#  > > >  >  > Форум >  > > >  >  > Лингвистический форум >  > > >  >  > Лингвистический форум >  > > >  >  > Английский >  > > >  >  >  Selflessness

## Бо

Как правильнее перевести selflessness - бессамость или бессамостность?

----------


## Юй Кан

Дайте контекст? А то может быть и "бессущностность"...
Устоялся же в русском перевод _анатта/анатма_ как "бессамостность", что легко проверяется любым Гуголом.

----------


## Бо

> F. Is the idea of rebirth in conflict with the concept of selflessness?
> 
> One of the fundamental teachings of Buddhism is that "All dharmas do not have a substantial self." If this is the case, how can there be rebirth? Are they in conflict with each other? Selflessness does not mean that there is no life.

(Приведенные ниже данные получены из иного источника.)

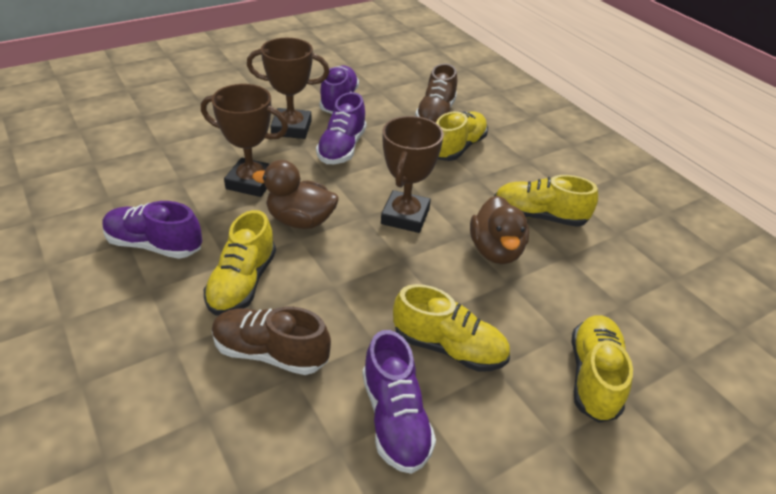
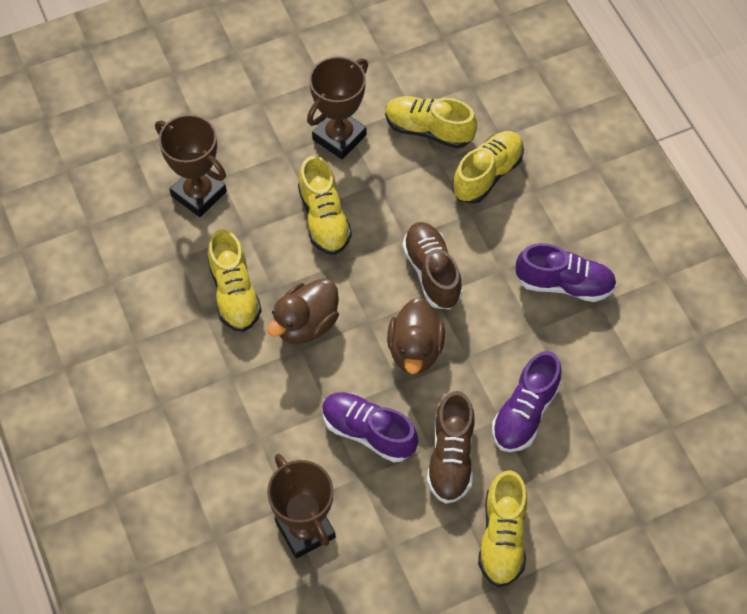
purple shoe: [102,201,202,259] [316,92,366,164] [320,65,359,114] [363,330,436,474] = 4 -> [322,392,418,463] [492,351,562,452] [516,243,617,302] = 3

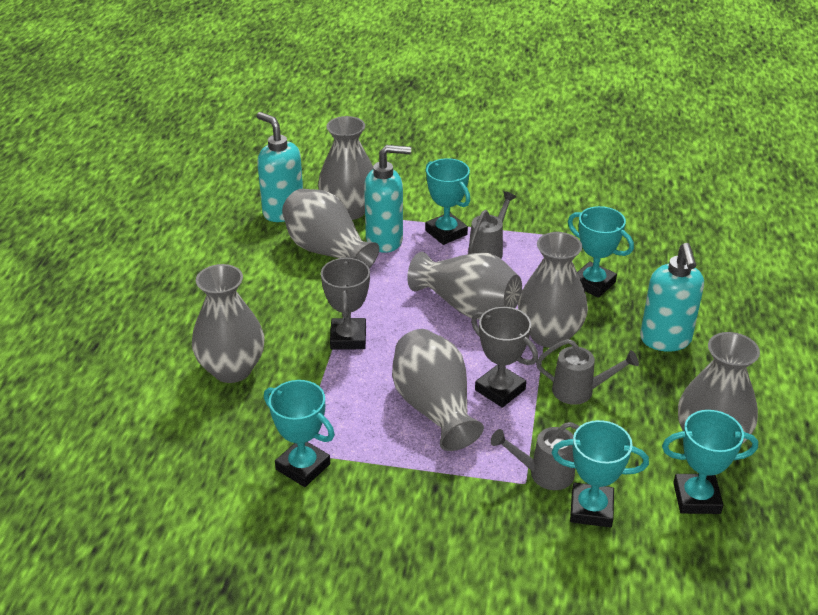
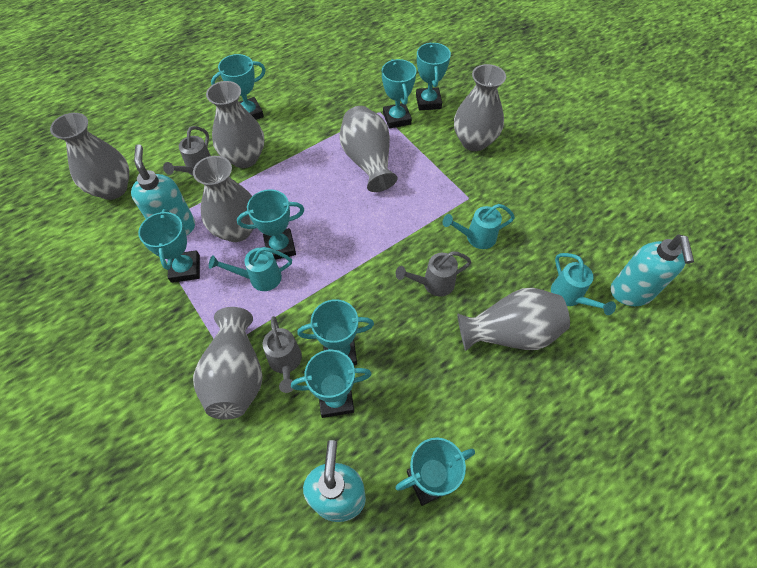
grey trophy: [321,257,370,350] [471,307,538,408] = 2 -> none = 0
turquoise trophy: [264,380,335,487] [425,158,470,245] [552,420,649,527] [568,206,634,298] [662,410,758,514] = 5 -> [138,209,200,283] [211,54,266,120] [237,189,304,260] [291,350,371,418] [297,299,374,365] [382,59,416,129] [395,438,475,506] [416,42,451,110] = 8
turquoise watering can: none = 0 -> [209,247,292,291] [443,204,515,249] [551,253,616,315] = 3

It means that our physical bodies are the illusive combination of the five aggre-gates (form, feeling, perception, mental formation, and consciousness) and the four great elements (earth, water, fire, and wind).


А что, есть разница между бессамостностью и бессущностностью?

----------


## Юй Кан

> А что, есть разница между бессамостностью и бессущностностью?


По мне,  *бессамостностью* (т.е. отсутствием "я/эго") могут обладать только живые существа.
А *бессущностностью* (т.е. отсутствием самосуществования) -- всё остальное, включая явления/феномены, никаким "я/эго" не обладающие.

Но это нюансы, которые в общем случае (как в приведённой Вами цитате)... бессущностны, будучи бессамостными. : ) Шутка.

----------

Бо (01.05.2010)

----------


## Aion

> Как правильнее перевести selflessness - бессамость или бессамостность?


Самоотверженность.

----------


## PampKin Head

Я бы перевел как *безсущностное*.

----------


## Евгения Горенко

Мы переводим это как "*бессамостность*" или "*отсутствие самости*".

----------

Бо (01.05.2010)

----------


## Zom

Можно перевести словом "безличность".

----------


## Юй Кан

> Я бы перевел как *безсущностное*.


Это архаичный вариант.
В настоящее время: http://ru.wiktionary.org/wiki/без-
Ср. *бессмертие*.

----------